Provided information »
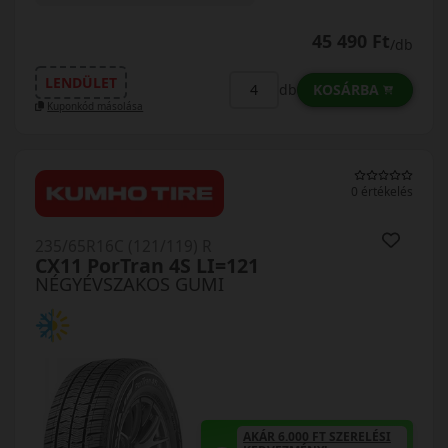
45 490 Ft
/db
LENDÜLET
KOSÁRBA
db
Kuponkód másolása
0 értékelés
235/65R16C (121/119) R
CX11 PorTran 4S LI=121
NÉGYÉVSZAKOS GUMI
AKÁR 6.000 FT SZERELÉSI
* * *
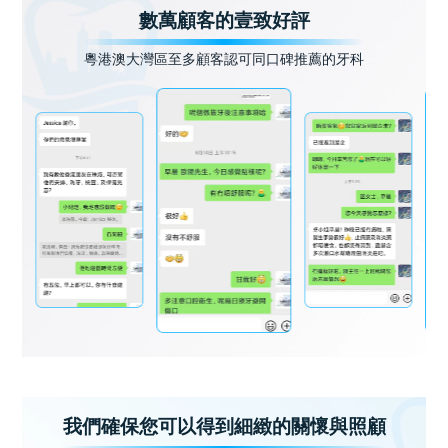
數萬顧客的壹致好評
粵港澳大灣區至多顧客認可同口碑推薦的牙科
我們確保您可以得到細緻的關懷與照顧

Directive » Copy out the range of lines above starting at the line with "235/65R16C (121/119) R" and ending at the line with "AKÁR 6.000 FT SZERELÉSI", exactly and including both.

Finished task »
235/65R16C (121/119) R
CX11 PorTran 4S LI=121
NÉGYÉVSZAKOS GUMI
AKÁR 6.000 FT SZERELÉSI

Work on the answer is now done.